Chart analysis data
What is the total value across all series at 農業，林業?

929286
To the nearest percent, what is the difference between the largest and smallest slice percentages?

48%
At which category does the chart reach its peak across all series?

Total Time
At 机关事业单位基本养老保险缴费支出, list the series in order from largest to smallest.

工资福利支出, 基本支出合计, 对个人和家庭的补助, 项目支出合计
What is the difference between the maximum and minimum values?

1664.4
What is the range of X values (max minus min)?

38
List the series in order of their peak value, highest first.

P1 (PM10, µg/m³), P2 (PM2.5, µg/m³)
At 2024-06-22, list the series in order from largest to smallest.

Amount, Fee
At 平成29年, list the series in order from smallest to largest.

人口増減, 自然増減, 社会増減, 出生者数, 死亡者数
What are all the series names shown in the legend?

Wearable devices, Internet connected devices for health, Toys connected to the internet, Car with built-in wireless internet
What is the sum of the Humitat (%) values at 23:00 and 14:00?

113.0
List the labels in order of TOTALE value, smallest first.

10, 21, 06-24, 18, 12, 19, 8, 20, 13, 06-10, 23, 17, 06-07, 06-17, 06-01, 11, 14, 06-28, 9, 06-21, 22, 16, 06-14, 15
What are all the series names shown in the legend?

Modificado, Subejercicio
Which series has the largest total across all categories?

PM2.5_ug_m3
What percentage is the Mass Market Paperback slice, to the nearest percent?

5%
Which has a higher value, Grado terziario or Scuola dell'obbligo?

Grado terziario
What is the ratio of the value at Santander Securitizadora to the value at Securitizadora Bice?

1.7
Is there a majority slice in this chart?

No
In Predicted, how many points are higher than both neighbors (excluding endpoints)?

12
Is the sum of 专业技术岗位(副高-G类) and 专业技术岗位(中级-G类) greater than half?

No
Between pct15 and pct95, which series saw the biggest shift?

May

### YOUR ASSIGNMENT
Can you transcribe all of the rows above, word for word, without changing anything?

### ANSWER BOX
What is the total value across all series at 農業，林業?

929286
To the nearest percent, what is the difference between the largest and smallest slice percentages?

48%
At which category does the chart reach its peak across all series?

Total Time
At 机关事业单位基本养老保险缴费支出, list the series in order from largest to smallest.

工资福利支出, 基本支出合计, 对个人和家庭的补助, 项目支出合计
What is the difference between the maximum and minimum values?

1664.4
What is the range of X values (max minus min)?

38
List the series in order of their peak value, highest first.

P1 (PM10, µg/m³), P2 (PM2.5, µg/m³)
At 2024-06-22, list the series in order from largest to smallest.

Amount, Fee
At 平成29年, list the series in order from smallest to largest.

人口増減, 自然増減, 社会増減, 出生者数, 死亡者数
What are all the series names shown in the legend?

Wearable devices, Internet connected devices for health, Toys connected to the internet, Car with built-in wireless internet
What is the sum of the Humitat (%) values at 23:00 and 14:00?

113.0
List the labels in order of TOTALE value, smallest first.

10, 21, 06-24, 18, 12, 19, 8, 20, 13, 06-10, 23, 17, 06-07, 06-17, 06-01, 11, 14, 06-28, 9, 06-21, 22, 16, 06-14, 15
What are all the series names shown in the legend?

Modificado, Subejercicio
Which series has the largest total across all categories?

PM2.5_ug_m3
What percentage is the Mass Market Paperback slice, to the nearest percent?

5%
Which has a higher value, Grado terziario or Scuola dell'obbligo?

Grado terziario
What is the ratio of the value at Santander Securitizadora to the value at Securitizadora Bice?

1.7
Is there a majority slice in this chart?

No
In Predicted, how many points are higher than both neighbors (excluding endpoints)?

12
Is the sum of 专业技术岗位(副高-G类) and 专业技术岗位(中级-G类) greater than half?

No
Between pct15 and pct95, which series saw the biggest shift?

May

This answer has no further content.